- TASK ITEM
Print all the data that follows exactly, images excluded.

- SUPPLIED MATERIAL

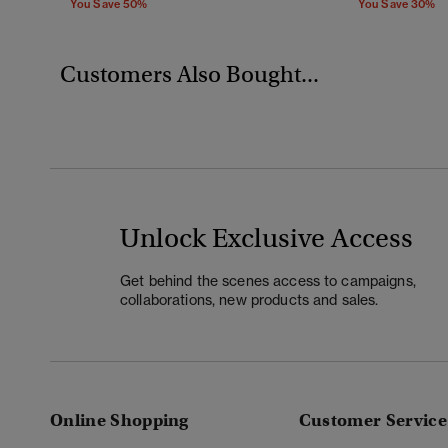
You Save 50%
You Save 30%
Customers Also Bought...
Unlock Exclusive Access
Get behind the scenes access to campaigns,
collaborations, new products and sales.
Online Shopping
Customer Service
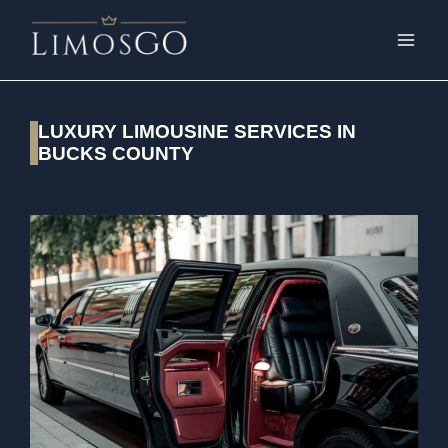
LUXURY LIMOUSINE SERVICES IN
BUCKS COUNTY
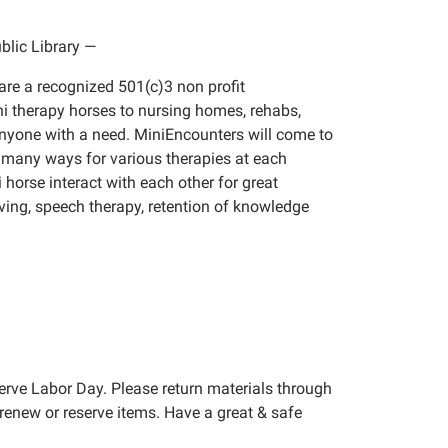
lic Library
—
are a recognized 501(c)3 non profit
i therapy horses to nursing homes, rehabs,
 anyone with a need. MiniEncounters will come to
n many ways for various therapies at each
 horse interact with each other for great
olving, speech therapy, retention of knowledge
erve Labor Day. Please return materials through
renew or reserve items. Have a great & safe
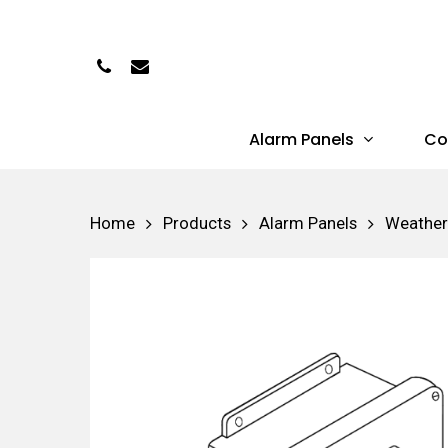
Skip
to
Phone
Email
main
content
Alarm Panels
Co
Hit enter to search or ESC to close
Home
Products
Alarm Panels
Weather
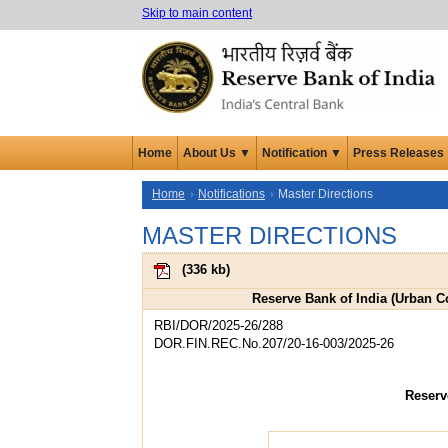
Skip to main content
Home
About Us ▼
Notification ▼
Press Releases
Home
Notifications
Master Directions
MASTER DIRECTIONS
(
336 kb
)
Reserve Bank of India (Urban Co
RBI/DOR/2025-26/288
DOR.FIN.REC.No.207/20-16-003/2025-26
Reserv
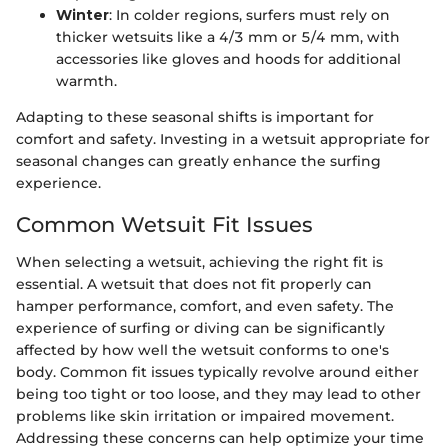
Winter
: In colder regions, surfers must rely on
thicker wetsuits like a 4/3 mm or 5/4 mm, with
accessories like gloves and hoods for additional
warmth.
Adapting to these seasonal shifts is important for
comfort and safety. Investing in a wetsuit appropriate for
seasonal changes can greatly enhance the surfing
experience.
Common Wetsuit Fit Issues
When selecting a wetsuit, achieving the right fit is
essential. A wetsuit that does not fit properly can
hamper performance, comfort, and even safety. The
experience of surfing or diving can be significantly
affected by how well the wetsuit conforms to one's
body. Common fit issues typically revolve around either
being too tight or too loose, and they may lead to other
problems like skin irritation or impaired movement.
Addressing these concerns can help optimize your time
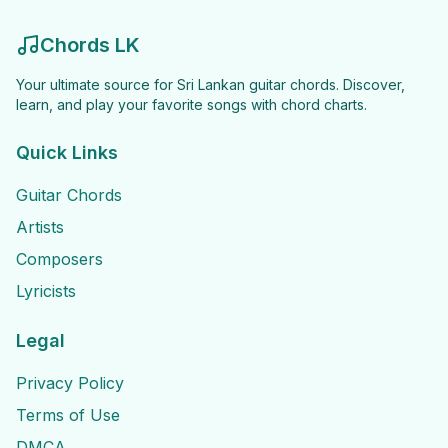
Chords LK
Your ultimate source for Sri Lankan guitar chords. Discover,
learn, and play your favorite songs with chord charts.
Quick Links
Guitar Chords
Artists
Composers
Lyricists
Legal
Privacy Policy
Terms of Use
DMCA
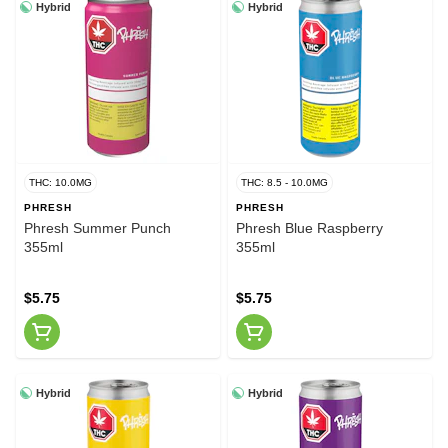
Hybrid
Hybrid
THC: 10.0MG
THC: 8.5 - 10.0MG
PHRESH
PHRESH
Phresh Summer Punch
Phresh Blue Raspberry
355ml
355ml
$5.75
$5.75
Hybrid
Hybrid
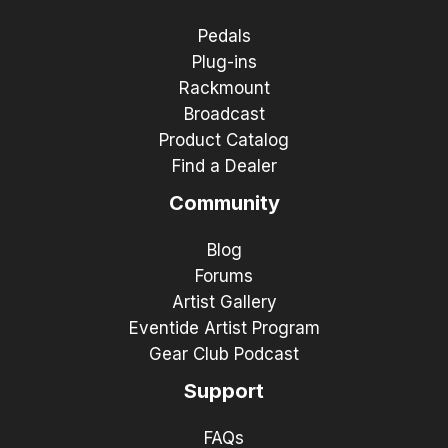
Pedals
Plug-ins
Rackmount
Broadcast
Product Catalog
Find a Dealer
Community
Blog
Forums
Artist Gallery
Eventide Artist Program
Gear Club Podcast
Support
FAQs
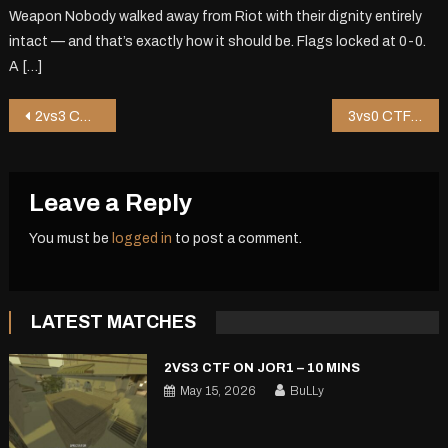
Weapon Nobody walked away from Riot with their dignity entirely
intact — and that’s exactly how it should be. Flags locked at 0-0.
A […]
Post
2vs3 CTF on Hkug – 1 mins
3vs0 CTF on Riot – 0 mins
navigation
Leave a Reply
You must be
logged in
to post a comment.
LATEST MATCHES
2VS3 CTF ON JOR1 – 10 MINS
May 15, 2026
BuLLy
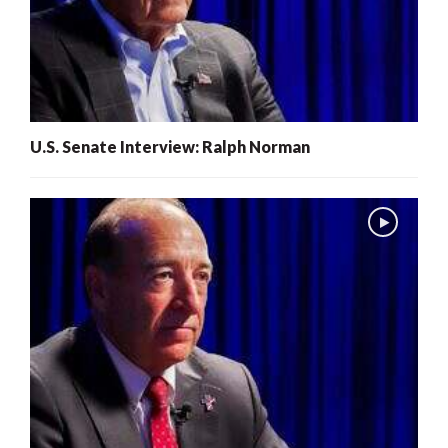
U.S. Senate Interview: Ralph Norman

- FINISHED TASK
You Save 50%
You Save 30%
Customers Also Bought...
Unlock Exclusive Access
Get behind the scenes access to campaigns,
collaborations, new products and sales.
Online Shopping
Customer Service
LUXURY LIMOUSINE SERVICES IN
BUCKS COUNTY
lic Library
—
are a recognized 501(c)3 non profit
i therapy horses to nursing homes, rehabs,
 anyone with a need. MiniEncounters will come to
n many ways for various therapies at each
 horse interact with each other for great
olving, speech therapy, retention of knowledge
erve Labor Day. Please return materials through
renew or reserve items. Have a great & safe
Skip
to
Phone
Email
main
content
Alarm Panels
Co
Hit enter to search or ESC to close
Home
Products
Alarm Panels
Weather
Skip to main content
Home
About Us ▼
Notification ▼
Press Releases
Home
Notifications
Master Directions
MASTER DIRECTIONS
(
336 kb
)
Reserve Bank of India (Urban Co
RBI/DOR/2025-26/288
DOR.FIN.REC.No.207/20-16-003/2025-26
Reserv
Winter
: In colder regions, surfers must rely on
thicker wetsuits like a 4/3 mm or 5/4 mm, with
accessories like gloves and hoods for additional
warmth.
Adapting to these seasonal shifts is important for
comfort and safety. Investing in a wetsuit appropriate for
seasonal changes can greatly enhance the surfing
experience.
Common Wetsuit Fit Issues
When selecting a wetsuit, achieving the right fit is
essential. A wetsuit that does not fit properly can
hamper performance, comfort, and even safety. The
experience of surfing or diving can be significantly
affected by how well the wetsuit conforms to one's
body. Common fit issues typically revolve around either
being too tight or too loose, and they may lead to other
problems like skin irritation or impaired movement.
Addressing these concerns can help optimize your time
Chords LK
Your ultimate source for Sri Lankan guitar chords. Discover,
learn, and play your favorite songs with chord charts.
Quick Links
Guitar Chords
Artists
Composers
Lyricists
Legal
Privacy Policy
Terms of Use
DMCA
Hybrid
Hybrid
THC: 10.0MG
THC: 8.5 - 10.0MG
PHRESH
PHRESH
Phresh Summer Punch
Phresh Blue Raspberry
355ml
355ml
$5.75
$5.75
Hybrid
Hybrid
Pedals
Plug-ins
Rackmount
Broadcast
Product Catalog
Find a Dealer
Community
Blog
Forums
Artist Gallery
Eventide Artist Program
Gear Club Podcast
Support
FAQs
Weapon Nobody walked away from Riot with their dignity entirely
intact — and that’s exactly how it should be. Flags locked at 0-0.
A […]
Post
2vs3 CTF on Hkug – 1 mins
3vs0 CTF on Riot – 0 mins
navigation
Leave a Reply
You must be
logged in
to post a comment.
LATEST MATCHES
2VS3 CTF ON JOR1 – 10 MINS
May 15, 2026
BuLLy
U.S. Senate Interview: Ralph Norman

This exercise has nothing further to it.